Dodgy EAE experiments means more wasted animals

Yesterday we say that there was a desire to do multi centre animal studies.

We said if you do rubbishy animal experiments, you get rubbish.
A well planned and undertaken experiment can mean more than ten rubbish experiments.

The funny thing is that the suggestion of mutli-centre animal trails was published in the Journal Nature .

This is a bit rich, because whilst we want to get our papers published, this it is also one of the homes of unreproducible pop science. 

A while ago it was suggested that salt intake makes autoimmunity worse. This got one of the biggest altmetrics on the plantet. It was covered by loads of media and every one lapped it up.

MD2 said hang on what are they saying and worked out the doses of animals and humans and the conclusion was what a load of.......

To MD2's credit they posted a comment on the Nature website that you should take it with a pinch. Nature removed the comment twice and MD2 complained and on the third time it is still there. 

The authors were livid. How dare MD2 question this?

Because it sounded dodgey?

However dissecting the science and looking at the dose of salt used to induce the issues you are looking at the dose equivalent to half a kilo of salt a day.

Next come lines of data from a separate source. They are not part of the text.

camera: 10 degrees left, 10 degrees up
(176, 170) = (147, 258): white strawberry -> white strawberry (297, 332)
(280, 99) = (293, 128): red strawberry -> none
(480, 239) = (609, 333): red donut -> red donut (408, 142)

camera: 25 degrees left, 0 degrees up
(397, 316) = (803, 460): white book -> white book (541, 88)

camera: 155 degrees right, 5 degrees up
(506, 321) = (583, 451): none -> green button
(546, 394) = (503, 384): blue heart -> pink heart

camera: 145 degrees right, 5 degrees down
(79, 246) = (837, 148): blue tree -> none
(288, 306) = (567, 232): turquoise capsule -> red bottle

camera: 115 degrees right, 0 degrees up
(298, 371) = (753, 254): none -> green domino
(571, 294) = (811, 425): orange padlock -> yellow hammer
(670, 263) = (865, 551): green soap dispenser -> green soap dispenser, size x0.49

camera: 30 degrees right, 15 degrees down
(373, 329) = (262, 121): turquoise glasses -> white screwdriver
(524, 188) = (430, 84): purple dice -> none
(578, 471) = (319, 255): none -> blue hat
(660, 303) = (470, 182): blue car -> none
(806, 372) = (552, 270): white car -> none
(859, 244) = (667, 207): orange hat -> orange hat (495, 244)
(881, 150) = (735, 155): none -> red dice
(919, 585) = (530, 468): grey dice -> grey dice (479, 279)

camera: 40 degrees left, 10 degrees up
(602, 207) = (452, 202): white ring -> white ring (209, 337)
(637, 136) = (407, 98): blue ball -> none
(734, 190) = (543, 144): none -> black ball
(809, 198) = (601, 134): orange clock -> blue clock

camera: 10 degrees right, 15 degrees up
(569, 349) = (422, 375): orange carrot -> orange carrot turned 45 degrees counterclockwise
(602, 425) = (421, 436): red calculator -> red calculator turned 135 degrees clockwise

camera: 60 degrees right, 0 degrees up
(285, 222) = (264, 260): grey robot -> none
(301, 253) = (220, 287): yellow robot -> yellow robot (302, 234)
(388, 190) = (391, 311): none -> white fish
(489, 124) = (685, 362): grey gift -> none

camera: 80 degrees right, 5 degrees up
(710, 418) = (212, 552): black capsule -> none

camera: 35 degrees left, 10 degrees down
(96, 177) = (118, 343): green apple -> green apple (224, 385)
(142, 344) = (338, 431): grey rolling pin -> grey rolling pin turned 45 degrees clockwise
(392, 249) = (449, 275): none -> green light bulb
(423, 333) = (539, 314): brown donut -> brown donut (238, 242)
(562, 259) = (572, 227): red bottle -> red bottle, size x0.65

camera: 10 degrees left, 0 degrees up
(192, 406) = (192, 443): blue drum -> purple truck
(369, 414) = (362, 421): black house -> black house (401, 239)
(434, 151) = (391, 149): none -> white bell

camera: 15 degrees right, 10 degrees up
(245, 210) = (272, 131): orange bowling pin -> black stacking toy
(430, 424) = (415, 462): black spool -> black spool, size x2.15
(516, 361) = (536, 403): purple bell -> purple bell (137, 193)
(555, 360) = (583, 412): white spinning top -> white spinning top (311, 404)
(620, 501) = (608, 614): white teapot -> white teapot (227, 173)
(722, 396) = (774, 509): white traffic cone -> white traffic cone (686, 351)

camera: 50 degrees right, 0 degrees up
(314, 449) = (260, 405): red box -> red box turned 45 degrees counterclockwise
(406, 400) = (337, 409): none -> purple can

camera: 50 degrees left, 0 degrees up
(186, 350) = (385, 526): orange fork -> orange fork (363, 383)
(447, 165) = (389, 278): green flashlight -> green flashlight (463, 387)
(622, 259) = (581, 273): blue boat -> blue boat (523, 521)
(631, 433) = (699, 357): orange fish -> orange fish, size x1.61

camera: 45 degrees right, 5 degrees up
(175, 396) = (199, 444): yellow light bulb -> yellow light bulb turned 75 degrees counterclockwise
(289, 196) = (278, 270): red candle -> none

This will kill the average human and make people vomit. About 8g makes you puke. However, mice & rats can't vomit and so what was the equivalent 600g must have felt like I don't know.

So you get a paper in Nature and it spawns another ten or so experiments.

So something that you should take with a pinch.. means you are wasting loads of animals.

So what happens in EAE? 

It has been repeated and the original study was shown partially reproduced and shown to be weak. Here we have another paper in a different disease, we will have loads more.

Read the abstract if you want

High salt intake does not exacerbate murine autoimmune thyroiditis. Kolypetri P, Randell E, Van Vliet BN, Carayanniotis G.
Clin Exp Immunol. 2014;176(3):336-40.